Una palabra que levante del pecado

(Juan Rubio– Director de Vida Nueva)

“Toda palabra dicha, despierta una idea contraria”, manifestó Goethe. Las palabras pueden hundir en la tristeza o elevar el alma a la más alta alegría. Cuando la palabra es delegada, debe ser prudente. Jugamos demasiado con las palabras, abusando de ellas, atemorizando, hiriendo, arrastrando al lodo con sonrisa sardónica. Palabras que, aún siendo legítimas, desnudan su contenido por la forma en que se expresan. Jesús, ante “la situación objetiva de pecado” de aquella mujer adúltera, calló, garabateó en el suelo, miró con amor y ofreció un camino hermoso y digno. Nunca el Evangelio fue palabra de condena, sino de misericordia. Ahora que el Adviento destila el hálito de la esperanza, el corazón se hace nido para esa Palabra que es bálsamo y caricia.

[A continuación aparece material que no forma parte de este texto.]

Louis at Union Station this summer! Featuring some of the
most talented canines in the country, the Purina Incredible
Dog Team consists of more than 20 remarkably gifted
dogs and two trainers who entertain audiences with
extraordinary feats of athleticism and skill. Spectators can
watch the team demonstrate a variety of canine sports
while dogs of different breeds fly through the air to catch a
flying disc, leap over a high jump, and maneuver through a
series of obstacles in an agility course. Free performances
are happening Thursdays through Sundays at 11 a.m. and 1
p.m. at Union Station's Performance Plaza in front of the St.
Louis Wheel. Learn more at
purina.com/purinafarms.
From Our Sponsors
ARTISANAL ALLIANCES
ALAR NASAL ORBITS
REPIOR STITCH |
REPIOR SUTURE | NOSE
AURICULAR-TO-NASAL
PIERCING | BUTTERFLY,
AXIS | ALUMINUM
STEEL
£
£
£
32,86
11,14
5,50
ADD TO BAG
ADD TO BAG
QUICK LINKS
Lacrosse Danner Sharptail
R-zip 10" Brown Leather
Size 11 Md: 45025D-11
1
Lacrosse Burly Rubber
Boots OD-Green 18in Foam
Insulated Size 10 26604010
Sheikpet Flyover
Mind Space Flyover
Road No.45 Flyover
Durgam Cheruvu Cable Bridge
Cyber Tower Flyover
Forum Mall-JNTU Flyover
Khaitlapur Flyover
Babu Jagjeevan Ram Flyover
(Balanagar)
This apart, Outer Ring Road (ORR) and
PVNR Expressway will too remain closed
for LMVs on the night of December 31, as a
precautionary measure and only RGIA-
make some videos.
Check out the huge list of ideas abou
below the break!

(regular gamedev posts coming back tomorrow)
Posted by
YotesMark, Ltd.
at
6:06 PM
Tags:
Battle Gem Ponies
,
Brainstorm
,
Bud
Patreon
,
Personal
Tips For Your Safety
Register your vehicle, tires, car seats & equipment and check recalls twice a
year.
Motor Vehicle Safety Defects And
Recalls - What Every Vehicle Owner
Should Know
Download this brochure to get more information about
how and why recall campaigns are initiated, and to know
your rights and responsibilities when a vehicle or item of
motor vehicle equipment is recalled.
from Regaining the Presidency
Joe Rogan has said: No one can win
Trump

La palabra crea y recrea. A quienes trabajamos con las palabras, se nos hace cuesta arriba acertar para expresar la más adecuada, la menos hiriente, sin desdoro de la verdad. La palabra te domina cuando la sueltas. Mientras la retienes, tú la dominas a ella. Cuando esa Palabra se vierte en palabras que atemorizan y dañan la intimidad de las personas, conviene revisarlas, pensarlas, estudiarlas y, quizá, nunca pronunciarlas. El que habla largamente, quitando la palabra a los demás, excita la oposición de los oyentes. Y hay veces que la palabra arde en el interior, empuja, azuzada por la verdad, pero se sostiene en los labios domeñando su forma. Cuando las palabras salen impresas o se pronuncian en ámbitos eclesiásticos producen escalofrío y devienen en el efecto contrario. Medir las palabras es también servir a la verdad.

Publicado en el nº 2.686 de Vida Nueva (del 5 al 11 de diciembre de 2009).